Transcribe the listing below verbatim, omitting pictures.

__________

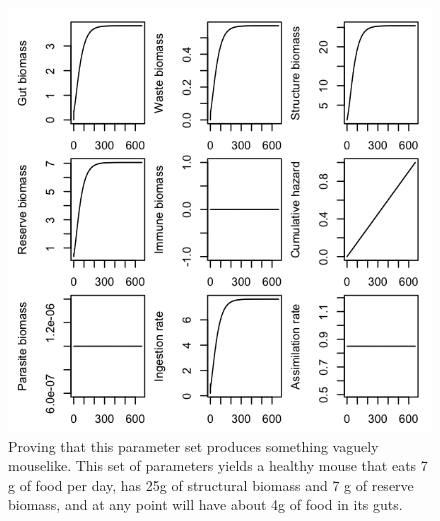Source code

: \documentclass[12pt,reqno,final,pdftex]{amsart}\usepackage[]{graphicx}\usepackage[]{color}
\newenvironment{knitrout}{}{} %
\theoremstyle{plain}
\numberwithin{equation}{part}
\begin{document}
\begin{knitrout}
\begin{figure}
\includegraphics[width=\linewidth]{figure/unnamed-chunk-2-1} \hfill{}

\caption[Proving that this parameter set produces something vaguely mouselike]{Proving that this parameter set produces something vaguely mouselike. This set of parameters yields a healthy mouse that eats 7 g of food per day, has 25g of structural biomass and 7 g of reserve biomass, and at any point will have about 4g of food in its guts.\label{fig:unnamed-chunk-2}}
\end{figure}


\end{knitrout}
\end{document}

__________

• [ANSWER TO THIS PROBLEM]:
Source code

: \documentclass[12pt,reqno,final,pdftex]{amsart}\usepackage[]{graphicx}\usepackage[]{color}
\newenvironment{knitrout}{}{} %
\theoremstyle{plain}
\numberwithin{equation}{part}
\begin{document}
\begin{knitrout}
\begin{figure}
\includegraphics[width=\linewidth]{figure/unnamed-chunk-2-1} \hfill{}

\caption[Proving that this parameter set produces something vaguely mouselike]{Proving that this parameter set produces something vaguely mouselike. This set of parameters yields a healthy mouse that eats 7 g of food per day, has 25g of structural biomass and 7 g of reserve biomass, and at any point will have about 4g of food in its guts.\label{fig:unnamed-chunk-2}}
\end{figure}


\end{knitrout}
\end{document}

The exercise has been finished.